Deputy Prime Minister Tatyana Golikova, who heads the administration’s social bloc, is reportedly also at risk. Sources told Meduza the reason for this is her “very long tenure in the power vertical”: Golikova has held high positions in Russia’s government since 1999, and she’s been deputy prime minister since 2018.

There might soon be other vacancies in the government as well. According to a recent report from Vedomosti, the Russian authorities are considering establishing a new ministry to oversee “youth policy and patriotic education,” while the country’s two existing education ministries might be merged back into a single entity, as they were prior to 2018.

Meduza’s sources deemed this one of the most likely scenarios for “reconfiguring” the government’s educational structures. Natalia Agre, who heads the Institute for the Study of Childhood, Family, and Education, and Deputy Education Minister Alexander Bugaev are among the potential candidates for the ministerial position. Bugaev is one of the key figures in Russia’s “assimilation system” for Ukrainian children deported from annexed territories.

eye-popping results

According to sources close to the Kremlin and the Russian government, both First Deputy Chief of Staff Sergey Kiriyenko and the Kovalchuk brothers (who are very close to Putin) are vying for unofficial “control” over the new ministry. However, the sources didn’t rule out the possibility of Kiriyenko assuming an entirely new role. He could potentially head the president’s administration, take up a government post (such as deputy prime minister for “new territories,” if such a position is created), or lead a state corporation.
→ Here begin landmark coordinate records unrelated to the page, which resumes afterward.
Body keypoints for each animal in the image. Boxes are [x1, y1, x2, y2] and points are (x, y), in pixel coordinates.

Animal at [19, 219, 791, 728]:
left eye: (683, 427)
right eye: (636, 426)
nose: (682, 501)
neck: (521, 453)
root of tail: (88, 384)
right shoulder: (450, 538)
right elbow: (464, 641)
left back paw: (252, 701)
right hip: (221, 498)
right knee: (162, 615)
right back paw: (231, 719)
Kremlin insiders are confident that Kiriyenko stands a good chance of getting whatever he asks for, especially given Putin’s satisfaction with the election results, where he officially got more than 87 percent of the vote.

Sources suggested that Deputy Prime Minister Yury Trutnev could step into Kiriyenko’s role if he were to vacate it. “He’s a suitable candidate,” one source remarked. “He has the experience and team.” Another source close to Putin’s administration pointed out that Trutnev organized a political bloc for regional politics in the Far East that operates almost independently from the Kremlin.

A government insider noted that there’s also a cohort of government officials and politicians “who are very eager to retire.” “They’re not looking to retire completely but rather to transition to quieter positions more suitable for their age or health.” He mentioned Federation Council Speaker Valentina Matviyenko, who’s currently 75, and Foreign Minister Sergey Lavrov, who’s 74, as two examples.

Still, there’s no certainty that they’ll be given new positions. As one source close to Putin’s administration put it: “We’re surrounded by constant rumors. Just when we thought things settled down regarding the premiership, there was a wave [of rumors] that [Moscow Mayor Sergey] Sobyanin would replace Mishustin, and so on. May can’t come soon enough.”